======== Records provided ========
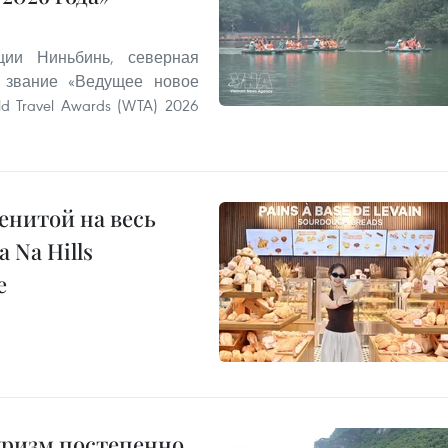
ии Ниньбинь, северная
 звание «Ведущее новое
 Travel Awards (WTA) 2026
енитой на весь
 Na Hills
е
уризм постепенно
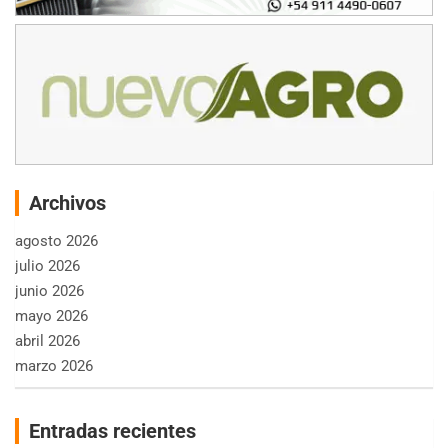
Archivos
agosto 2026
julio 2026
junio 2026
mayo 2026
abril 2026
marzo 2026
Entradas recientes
========
**Task description**
Write the listing above out again exactly, dropping each image.

**Task answer**
ии Ниньбинь, северная
 звание «Ведущее новое
 Travel Awards (WTA) 2026
енитой на весь
 Na Hills
е
уризм постепенно
Archivos
agosto 2026
julio 2026
junio 2026
mayo 2026
abril 2026
marzo 2026
Entradas recientes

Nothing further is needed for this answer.